▸ DATA SHOWN

● ● ●

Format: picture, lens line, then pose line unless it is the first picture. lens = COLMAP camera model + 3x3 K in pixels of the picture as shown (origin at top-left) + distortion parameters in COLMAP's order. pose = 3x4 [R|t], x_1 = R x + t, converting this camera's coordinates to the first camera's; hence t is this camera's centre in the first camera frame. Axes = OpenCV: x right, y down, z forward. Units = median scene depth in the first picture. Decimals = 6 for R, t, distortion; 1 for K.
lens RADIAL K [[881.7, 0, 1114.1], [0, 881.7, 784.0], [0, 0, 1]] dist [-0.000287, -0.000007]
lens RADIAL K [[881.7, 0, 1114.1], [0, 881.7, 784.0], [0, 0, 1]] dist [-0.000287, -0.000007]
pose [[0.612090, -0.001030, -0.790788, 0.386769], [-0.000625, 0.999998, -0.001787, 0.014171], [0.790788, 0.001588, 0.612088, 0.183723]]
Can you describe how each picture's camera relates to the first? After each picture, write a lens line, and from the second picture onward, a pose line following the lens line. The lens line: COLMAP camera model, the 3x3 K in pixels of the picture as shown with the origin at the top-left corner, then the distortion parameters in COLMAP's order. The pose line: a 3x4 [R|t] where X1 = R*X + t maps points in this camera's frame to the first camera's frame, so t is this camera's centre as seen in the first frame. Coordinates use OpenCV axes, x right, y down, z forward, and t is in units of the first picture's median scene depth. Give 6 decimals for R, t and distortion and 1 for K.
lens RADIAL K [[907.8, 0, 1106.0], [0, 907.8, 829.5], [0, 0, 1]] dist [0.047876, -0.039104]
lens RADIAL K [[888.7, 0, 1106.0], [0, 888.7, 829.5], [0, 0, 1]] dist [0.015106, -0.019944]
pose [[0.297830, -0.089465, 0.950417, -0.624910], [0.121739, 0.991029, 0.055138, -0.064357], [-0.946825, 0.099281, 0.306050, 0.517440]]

● ● ●

In the records above, find the line containing "Can you describe"; please retype it and every line after it through the last line, exactly and with nothing else.

Can you describe how each picture's camera relates to the first? After each picture, write a lens line, and from the second picture onward, a pose line following the lens line. The lens line: COLMAP camera model, the 3x3 K in pixels of the picture as shown with the origin at the top-left corner, then the distortion parameters in COLMAP's order. The pose line: a 3x4 [R|t] where X1 = R*X + t maps points in this camera's frame to the first camera's frame, so t is this camera's centre as seen in the first frame. Coordinates use OpenCV axes, x right, y down, z forward, and t is in units of the first picture's median scene depth. Give 6 decimals for R, t and distortion and 1 for K.
lens RADIAL K [[907.8, 0, 1106.0], [0, 907.8, 829.5], [0, 0, 1]] dist [0.047876, -0.039104]
lens RADIAL K [[888.7, 0, 1106.0], [0, 888.7, 829.5], [0, 0, 1]] dist [0.015106, -0.019944]
pose [[0.297830, -0.089465, 0.950417, -0.624910], [0.121739, 0.991029, 0.055138, -0.064357], [-0.946825, 0.099281, 0.306050, 0.517440]]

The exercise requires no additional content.